Amnesty International Votes To Support Decriminalizing Sex Work

After almost two weeks of high-profile controversy, the global human rights group took a controversial vote.

One of the biggest global human rights organizations voted on Tuesday to advocate for decriminalizing the buying and selling of sex, in a controversial measure that seeks "to defend sex workers' human rights and lessen the risk of abuse and violations they face."

Amnesty International's global secretariat approved the measure today, after nearly two weeks of backlash from celebrities and some women's rights groups.

Actors Meryl Streep, Kate Winslet, and Lena Dunham and women's rights activist Gloria Steinem signed a letter protesting the proposed policy, and a related petition received more than 8,000 signatures.

Taina Bien-Aimé, executive director of the Coalition Against Trafficking in Women, called a "yes" vote "a slap in the face" to human rights. She and other opponents say the policy violates international human rights protocols and will increase the risk of trafficking for women.

The vote has "thrown women and girls under the bus, basically saying that gender apartheid is important for the sex trade," she said.

Amnesty's vote follows two years of consultations with its country offices around the world and the organization's own research on the effects of criminalization in Norway, Hong Kong, Argentina, and Papua New Guinea. A draft version of the policy, leaked several weeks ago and the basis for Tuesday's vote, said that "criminalisation, in its varying forms, exposes sex workers to increased risk of human rights abuses."

The vote brings Amnesty's policies in line with other major international organizations, including Human Rights Watch, the Open Society Foundation, the World Health Organization, and the Joint United Nations Programme on HIV/AIDS. These and other groups argue that criminalizing the buying and selling of sex entrenches the risk of physical violence and health threats, including HIV, for sex workers.

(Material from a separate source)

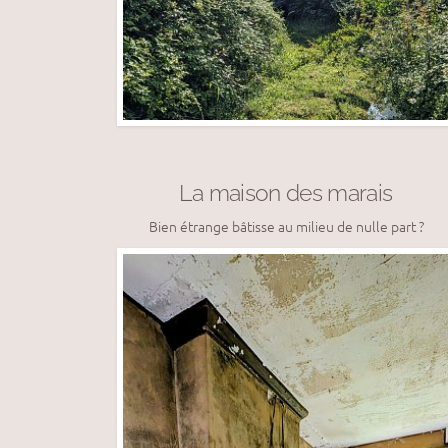
La maison des marais
Bien étrange bâtisse au milieu de nulle part ?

The Lancet, a major international medical journal, on Monday released an editorial supporting the proposed Amnesty policy, grounding its support in a Lancet study from last year that found decriminalization could spare 33–46% of HIV infections expected in the next decade.

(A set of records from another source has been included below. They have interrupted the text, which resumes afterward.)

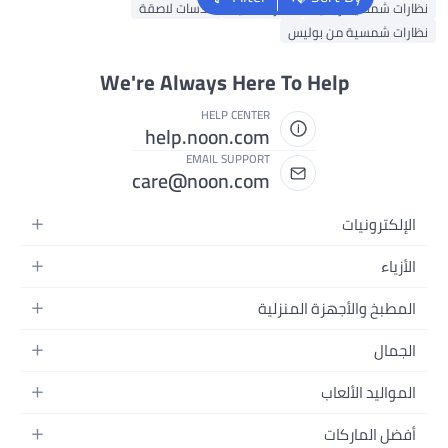
شمسية رجالية
نظارات ذكية
عدسات لاصقة
شمسية من بوليس
We're Always Here To Help
HELP CENTER
help.noon.com
EMAIL SUPPORT
care@noon.com
ترونيات
تف المتحركة
ء
 التابلت
نسائية
خ والأجهزة المنزلية
 الكمبيوتر المحمولة
رجالية
ة الكبيرة
 الكمبيوتر المكتبية
ل
الأطفال
زة الصغيرة
ة القابلة للارتداء
ر
ر
يد الألعاب
رفة النوم
ت الرأس
ة بالبشرة
ات
عة والتغذية
ن
الماركات
يرات والصور وتسجيل الفيديو
ة بالشعر
هرات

"Criminalizing any part of the sexual transaction only drives people further underground," said Juhu Thukal, a member of the steering committee of the New York Anti-Trafficking Network, and a supporter of Amnesty's policy. Thukal says that can make sex work even more unsafe by undermining sex workers' freedom to communicate and collaborate to keep each other safe.

Europe has lately opted for a kind of "middle path," legalizing the selling of sex but criminalizing its purchase. Women's advocates in Sweden, which pioneered the model in the mid-1990s, say this kind of arrangement moves the stigma of transactional sex from female sellers onto male buyers. They also contend that fining or prosecuting buyers helps decrease the demand for transactional sex.

But recent research suggests the "Nordic model," as Sweden's laws have come to be known, isn't as effective as its supporters first hoped. A recent Swedish government review found that street prostitution has dropped by half, but internet advertisements for "escort services" — which are used as a proxy estimate for rates of sex buying or selling online — have jumped by nearly 200%.

Amnesty opponents argue that decriminalization risks an increase in trafficking. As examples, they point to Germany and the Netherlands. Both countries permit buying and selling sex, and both have high rates of human trafficking. Supporters, however, point out that trafficking statistics are spotty, and there's no clear study proving that one problem is actually causing the other.

"Amnesty International considers human trafficking abhorrent in all of its forms, including sexual exploitation, and should be criminalized as a matter of international law. This is explicit in this new policy and all of Amnesty International's work," the organization said in a statement announcing the vote.

Some sex workers themselves say that concentrating on trafficking and other abuses misses the point. "I and just about every other sex worker activist I know will acknowledge there are human rights violations in the adult industry, but there are also human rights violations in agriculture, construction, the chocolate industry," said Savannah Sly, a board member of the Sex Worker Outreach Project, which is based in California. "We don't try to abolish the construction trade or abolish the chocolate industry. We set up fair trade [and] give workers legal recourse when abused by bad management."

Members of organizations like Sly's, or the Global Network of Sex Workers, speak in the language of labor rights, and many talk about sex work as a personal choice. But Esohe Aghatise, who runs the anti-trafficking program at Equality Now, a global gender rights organization headquartered in London, said those views are overrepresented.

"In any democratic system, or in any system that works, we look at an interest of a great majority against a tiny minority," said Aghatise. "There is a very, very small minority that insist they make choices. OK, we recognize that. But we are saying it's a greater majority of those cases where there is no question of choice at all that should be the overriding factor on which we base any policy."

Even though many other organizations already have analogous policies, Aghatise said the Amnesty vote is significant.

"Amnesty International is about the biggest and most important and influential human rights organization in the world," she said. "When Amnesty International speaks, the whole world stops to listen."